A recent piece by Cameron Fenton, national director of the Canadian Youth Climate Coalition, points out that Canada’s youth are extremely politically engaged, just not in a way that political parties have been able to capitalize on. Condescending, prescriptive attempts to appeal to the elusive “youth vote” aren’t effective, because they’re bald attempts to manipulate momentum, rather than legitimate responses to people’s concerns.
Just look at the way the Quebec election in the midst of the 2012 student protests played out.
Fenton observes that British Columbians of our generation — the same young people who have been watching their Québécois peers literally fight for affordable education, who have BAs and no careers, and who care about ethical environmental sustainability in a way that was unheard-of last generation — are paying close attention this election.
In fact, I’d argue that young people are far more likely to know what Premier Christy Clark knows: that this is an important election.
Several weeks ago, I ribbed Clark for saying that British Columbians are facing “the most important election in modern history.”

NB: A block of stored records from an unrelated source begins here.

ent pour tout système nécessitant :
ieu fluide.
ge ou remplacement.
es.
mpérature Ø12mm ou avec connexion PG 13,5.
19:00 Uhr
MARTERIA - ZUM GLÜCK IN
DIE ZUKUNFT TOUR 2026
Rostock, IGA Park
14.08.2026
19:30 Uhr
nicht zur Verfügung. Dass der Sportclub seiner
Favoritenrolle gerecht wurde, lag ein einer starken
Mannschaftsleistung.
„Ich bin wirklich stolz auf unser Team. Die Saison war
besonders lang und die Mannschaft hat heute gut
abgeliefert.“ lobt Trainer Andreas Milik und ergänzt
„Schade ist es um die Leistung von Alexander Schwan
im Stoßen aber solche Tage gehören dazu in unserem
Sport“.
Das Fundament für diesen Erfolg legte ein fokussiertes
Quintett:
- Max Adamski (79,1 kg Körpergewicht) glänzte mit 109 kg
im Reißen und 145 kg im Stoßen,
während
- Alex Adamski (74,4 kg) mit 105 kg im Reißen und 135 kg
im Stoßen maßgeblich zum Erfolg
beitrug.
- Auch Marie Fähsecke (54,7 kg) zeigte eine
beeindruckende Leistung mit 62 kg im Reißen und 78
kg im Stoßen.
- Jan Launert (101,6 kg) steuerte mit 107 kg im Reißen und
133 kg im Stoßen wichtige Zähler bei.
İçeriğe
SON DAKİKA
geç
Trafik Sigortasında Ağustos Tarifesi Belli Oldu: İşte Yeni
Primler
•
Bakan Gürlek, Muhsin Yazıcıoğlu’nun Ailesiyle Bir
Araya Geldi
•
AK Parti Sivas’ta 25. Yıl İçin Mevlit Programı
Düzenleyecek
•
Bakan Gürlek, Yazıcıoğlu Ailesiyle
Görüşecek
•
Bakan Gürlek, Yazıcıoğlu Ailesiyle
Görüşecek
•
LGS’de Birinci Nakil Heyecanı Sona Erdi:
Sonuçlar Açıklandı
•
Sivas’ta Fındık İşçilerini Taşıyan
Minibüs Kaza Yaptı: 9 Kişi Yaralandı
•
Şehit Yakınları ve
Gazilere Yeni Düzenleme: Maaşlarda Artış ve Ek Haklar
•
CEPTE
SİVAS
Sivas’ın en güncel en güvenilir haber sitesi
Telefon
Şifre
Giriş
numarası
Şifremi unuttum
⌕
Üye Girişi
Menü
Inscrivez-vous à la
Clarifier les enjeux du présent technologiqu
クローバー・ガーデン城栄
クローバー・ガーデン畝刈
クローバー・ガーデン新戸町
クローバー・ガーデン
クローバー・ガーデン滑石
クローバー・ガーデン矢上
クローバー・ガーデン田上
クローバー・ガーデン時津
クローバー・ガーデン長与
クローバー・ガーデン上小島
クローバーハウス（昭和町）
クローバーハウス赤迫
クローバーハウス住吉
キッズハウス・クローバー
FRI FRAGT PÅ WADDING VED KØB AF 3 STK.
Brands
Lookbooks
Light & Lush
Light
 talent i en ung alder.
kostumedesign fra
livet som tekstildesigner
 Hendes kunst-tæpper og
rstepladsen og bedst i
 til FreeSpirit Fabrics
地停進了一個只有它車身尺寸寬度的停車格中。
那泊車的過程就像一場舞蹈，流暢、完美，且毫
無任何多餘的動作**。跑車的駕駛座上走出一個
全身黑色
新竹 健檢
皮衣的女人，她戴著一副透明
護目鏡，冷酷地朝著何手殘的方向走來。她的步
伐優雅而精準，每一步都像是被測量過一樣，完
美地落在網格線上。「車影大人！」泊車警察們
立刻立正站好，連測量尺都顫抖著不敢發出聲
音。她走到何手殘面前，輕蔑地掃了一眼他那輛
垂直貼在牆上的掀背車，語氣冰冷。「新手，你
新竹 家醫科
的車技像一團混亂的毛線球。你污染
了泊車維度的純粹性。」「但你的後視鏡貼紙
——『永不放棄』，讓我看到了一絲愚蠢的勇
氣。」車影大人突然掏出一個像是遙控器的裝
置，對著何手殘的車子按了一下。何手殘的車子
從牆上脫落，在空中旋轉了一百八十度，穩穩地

But assuming that she meant what she said and wasn’t merely engaging in politically motivated hyperbole, it’s not impossible to see where’s she’s coming from.
This election will determine the direction that B.C. takes on homelessness, the teaching crisis and degradation of our salmon populations, to name a few key issues. To make things even more interesting, our two leading parties have vastly different policies and histories when it comes to the two most important issues facing British Columbians: The economy and the environment.
Clark’s right about one thing: We’re facing a stark choice.
This one’s going to be a game-changer. Even the people who have grown frustrated with the exhausting, ingrained systems of self-promotion in B.C. politics can recognize that this election matters. (You always know things are going to get interesting when the attack ads come out, at any rate.)
So will more than half of British Columbians go to the polls on Tuesday?
My prediction is no.
But if young people are engaged and political (our services have been cut, our debt has increased, and we’re committing sociology left and right — you’d better believe we’re political), then who isn’t voting?
The answer, I think, is all of us. Non-voters aren’t restricted to any one demographic. Feelings of alienation and frustration with our electoral system run deep across all of B.C.; how else do you explain these numbers? When almost half of our population isn’t voting, something’s very wrong, and it’s not a problem that will be solved through this latest struggle of power between the B.C. Liberals and the New Democratic Party.
Voting is only the first step, and we shouldn’t let this issue fade into memory once the election has passed.
In the meantime, I’ll see you at the polls.